Anche le figure dotate di buone intenzioni finiscono per danneggiare gli altri. Ange, la sorella di Marnie, per far sì che la sorella metta in mostra le sue doti canore finisce per suscitare l'ira di Rob; Marnie, chiamando Tama «il suo bambino», lo porta a ripudiare il suo istinto animale e a doversi scusare quando la gazza divora una preda in diretta streaming; gli animalisti che si battono contro lo sfruttamento social di Tama, finiscono solo per tenerlo lontano da Marnie, la persona che lui ama sopra ogni cosa e che vive in una «casa giallo tuorlo» (p. 27), per lui sicura come quando stava dentro l'uovo: un confronto, questo, che gioca anche su come la casa e il nido possano essere luogo sicuro, ma anche luogo di orrori nel caso della violenza domestica.

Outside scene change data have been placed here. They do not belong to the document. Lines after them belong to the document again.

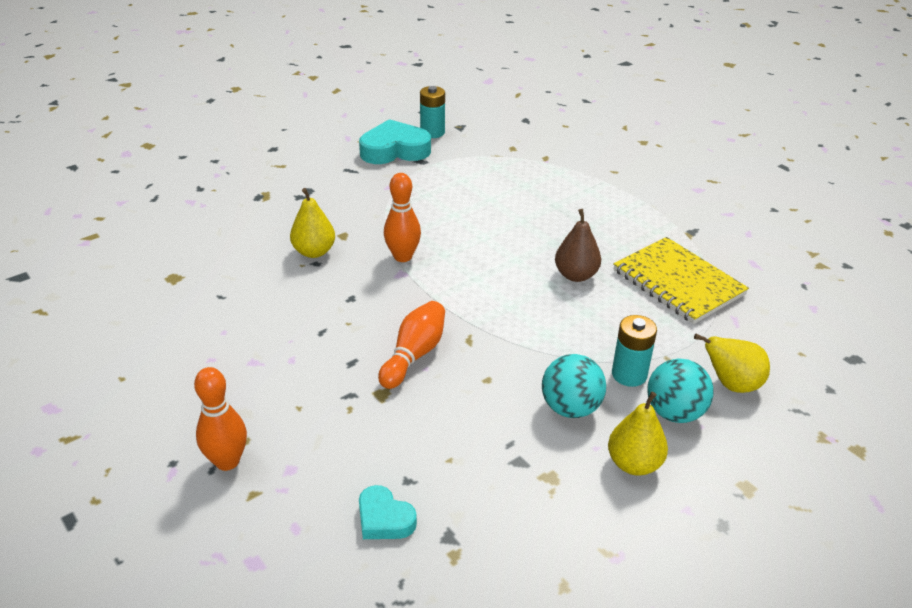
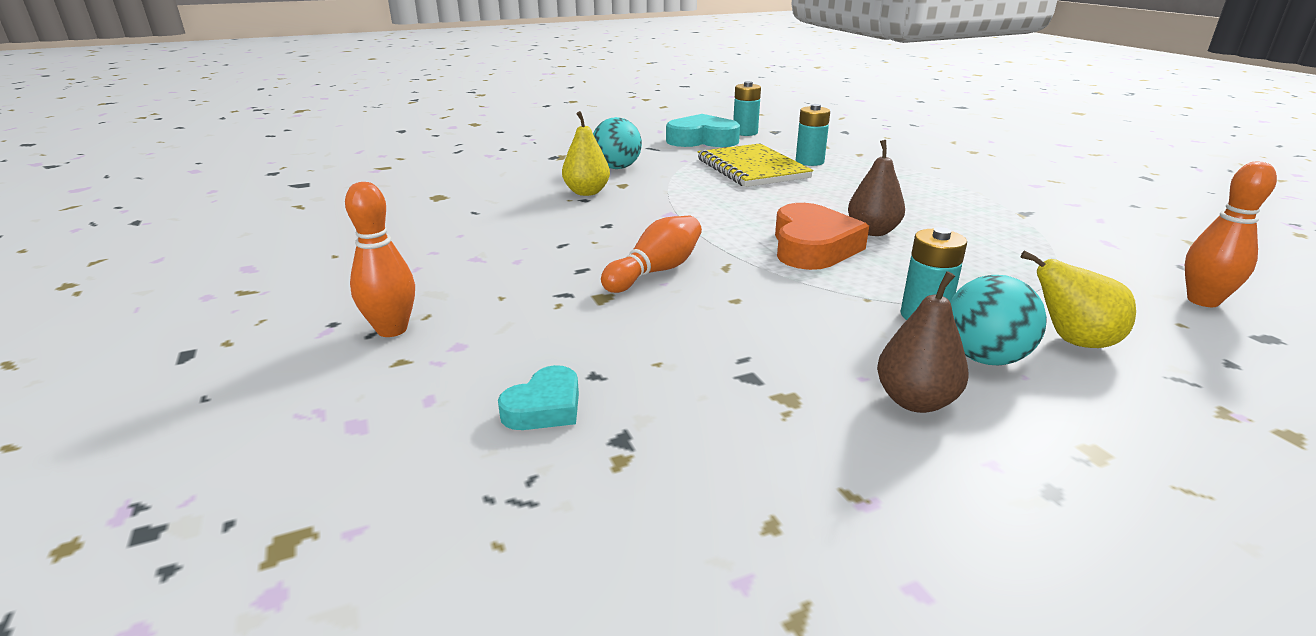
camera: 15 degrees right, 10 degrees down
(384, 519) = (544, 407): turquoise heart -> turquoise heart turned 105 degrees counterclockwise
(402, 256) = (677, 203): orange bowling pin -> orange bowling pin (1203, 301)
(503, 176) = (809, 162): none -> turquoise battery
(532, 303) = (812, 247): none -> orange heart
(570, 408) = (836, 336): turquoise ball -> turquoise ball (617, 168)
(634, 464) = (915, 401): yellow pear -> brown pear
(678, 282) = (1003, 248): yellow notebook -> yellow notebook (752, 168)

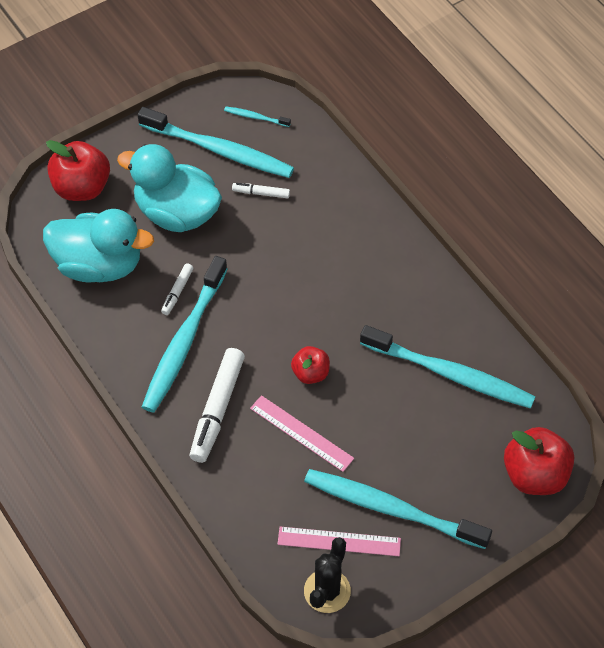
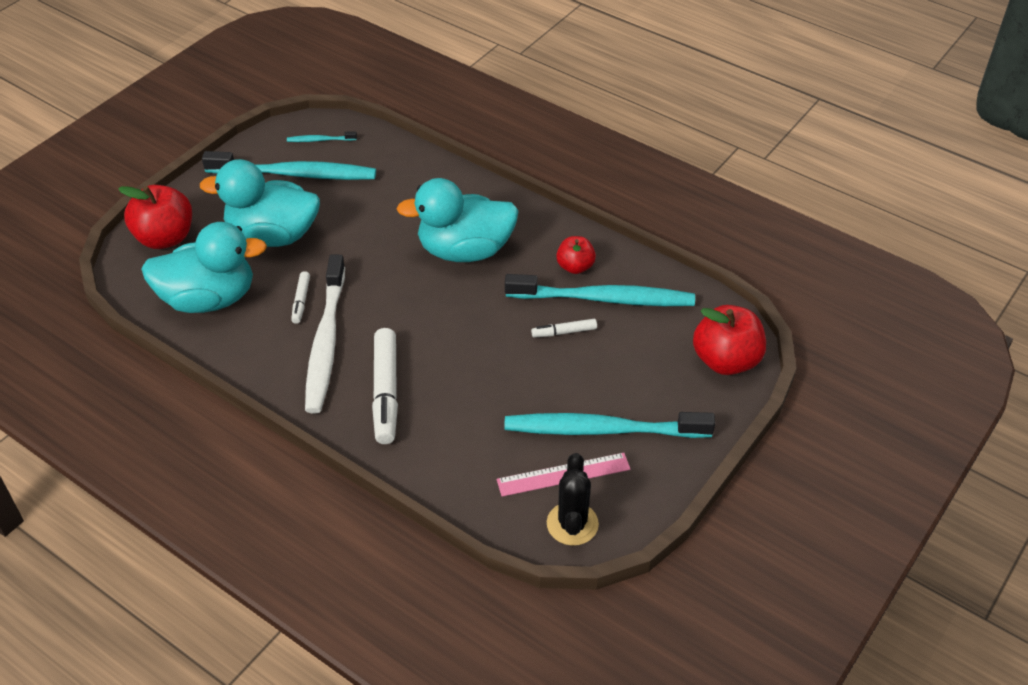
camera: 20 degrees left, 10 degrees down
(184, 342) = (326, 342): turquoise toothbrush -> white toothbrush
(261, 193) = (352, 199): white marker -> white marker (564, 332)
(301, 433) = (481, 389): pink ruler -> none
(310, 373) = (467, 335): red apple -> red apple (575, 267)
(343, 282) = (465, 250): none -> turquoise duck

Tesi l'orecchio in attesa che Dio mi guidasse, ma come al solito non mi fu di nessun aiuto. Era il mio stormo a guidarmi verso casa, oppure era Marnie? [...] Passai sopra le case dove gli uomini cuocevano la carne nei giardini avvizziti e i bambini gridavano Ti ho sparato, sdraiati, sei morto. Oltre il confine della città iniziavano i frutteti, e quasi tutti gli alberi erano coperti di reti, anche se qua e là la frutta pendeva dolce e indifesa. Non mi fermai. Volai attraverso il vasto mondo, sopra la maledetta diga che tratteneva tutta l'acqua, anche se l'avevano costruita sopra una faglia, quegli idioti di merda, quei bastardi schifosi. (p. 274)
Il racconto, in prima persona dal punto di vista di Tama che mescola pensieri suoi, ripete ciò che dicono gli umani e ciò che cantano gli uccelli, lascia trasparire molta più comprensione di quando non ci si aspetterebbe tra umani e animali non umani: a parte qualche divertente incomprensione linguistica, come quando la sorella di Tama non comprende il significato di «virale» sui social e teme che lui sia contagioso, la sovrapposizione tra le specie non è per nulla lontana. Questo non perché si sia scelto di antropomorfizzare la gazza, ma perché veniamo tutti dallo stesso bacino: quello animale. Tutti gli animali, verrebbe da pensare, oltre a essere simili tra di loro, sono anche crudeli ciascuno a proprio modo.